Total construction spending has declined 1.5% since the January peak with new residential steady, remodeling up 2.3%, nonresidential down 2.7%, and heavy off 5.7%. Residential trends will hold, but nonres and heavy spending are expected to be rising by summer. This is because of the $190 billion tax cut due by the end of 2004, at least a 5% rise in federal highway funds, and the return of speculative commercial building, anticipating stronger space demand next year.
Highway construction spending fell 6% in the last three months from the previous three months. Bad weather contributed to the fall, but government issues were more significant. The flow of federal money slowed to avoid aggravating the overall deficit. And state and local highway departments abruptly slowed spending to balance budgets late in the fiscal year. These restraints will ease in the summer, so the pace of spending will pick up.
Growth in 1Q GDP was revised up slightly to 1.9%. All of the cyclical sectors except construction were weak. Residential construction rose at an 11% annual pace, and spending on nonresidential buildings was unchanged. Exports were unchanged, business investment and consumer durables declined slightly, and inventories fell relative to sales. The modest growth was the result of a large gain in consumer packaged goods purchases and a decline in imports as the dollar depreciated.

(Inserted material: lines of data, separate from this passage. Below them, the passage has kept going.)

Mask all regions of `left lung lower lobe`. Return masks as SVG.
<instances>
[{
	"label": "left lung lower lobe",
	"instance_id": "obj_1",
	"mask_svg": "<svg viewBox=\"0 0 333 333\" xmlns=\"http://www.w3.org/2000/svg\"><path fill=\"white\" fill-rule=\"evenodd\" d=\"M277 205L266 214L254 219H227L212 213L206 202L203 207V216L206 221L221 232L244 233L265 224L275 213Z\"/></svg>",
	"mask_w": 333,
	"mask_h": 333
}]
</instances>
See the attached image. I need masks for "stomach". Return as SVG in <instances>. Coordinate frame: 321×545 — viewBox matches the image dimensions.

Construction equipment prices are up 1% year-to-date through April after nearly a year of no change. This was spurred by the 8% increase in equipment sales from April through December last year. But equipment sales have fallen 15% so far in 2003 during the weak winter quarter. There is a risk of substantial price increases for imported and import-competitive equipment at the end of the year from the continuing dollar depreciation.

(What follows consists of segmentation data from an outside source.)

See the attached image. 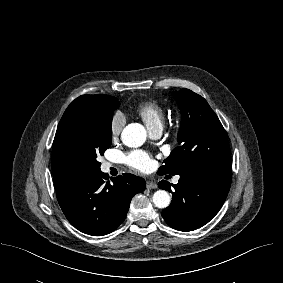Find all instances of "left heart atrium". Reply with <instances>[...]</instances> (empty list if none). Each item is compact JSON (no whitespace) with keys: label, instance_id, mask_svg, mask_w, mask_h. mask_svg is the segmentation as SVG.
Segmentation results:
<instances>
[{"label":"left heart atrium","instance_id":"1","mask_svg":"<svg viewBox=\"0 0 283 283\" xmlns=\"http://www.w3.org/2000/svg\"><path fill=\"white\" fill-rule=\"evenodd\" d=\"M125 161L128 166L141 172L150 170L154 165L152 157L147 152L141 150L129 153L125 157Z\"/></svg>","mask_w":283,"mask_h":283}]
</instances>
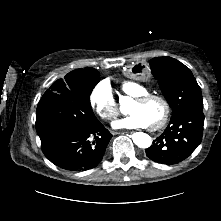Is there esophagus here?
Here are the masks:
<instances>
[{
  "label": "esophagus",
  "instance_id": "esophagus-1",
  "mask_svg": "<svg viewBox=\"0 0 221 221\" xmlns=\"http://www.w3.org/2000/svg\"><path fill=\"white\" fill-rule=\"evenodd\" d=\"M131 132V131H130ZM120 133H124V132H113L112 134L113 135H117V134H120ZM126 133V132H125ZM129 133V132H128ZM132 133V132H131Z\"/></svg>",
  "mask_w": 221,
  "mask_h": 221
}]
</instances>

Industrial production has declined for three months through April and is 0.4% below last April. Semiconductors and computers are the only industries with significant growth so far this year. But in both industries, it is more content per part and not more parts. Manufacturing capacity utilization has declined below 75% for the first time since the early 1980s. Only the semiconductor industry is building additional capacity. Nonetheless, a postwar recovery is expected, driven by exports and tax cuts.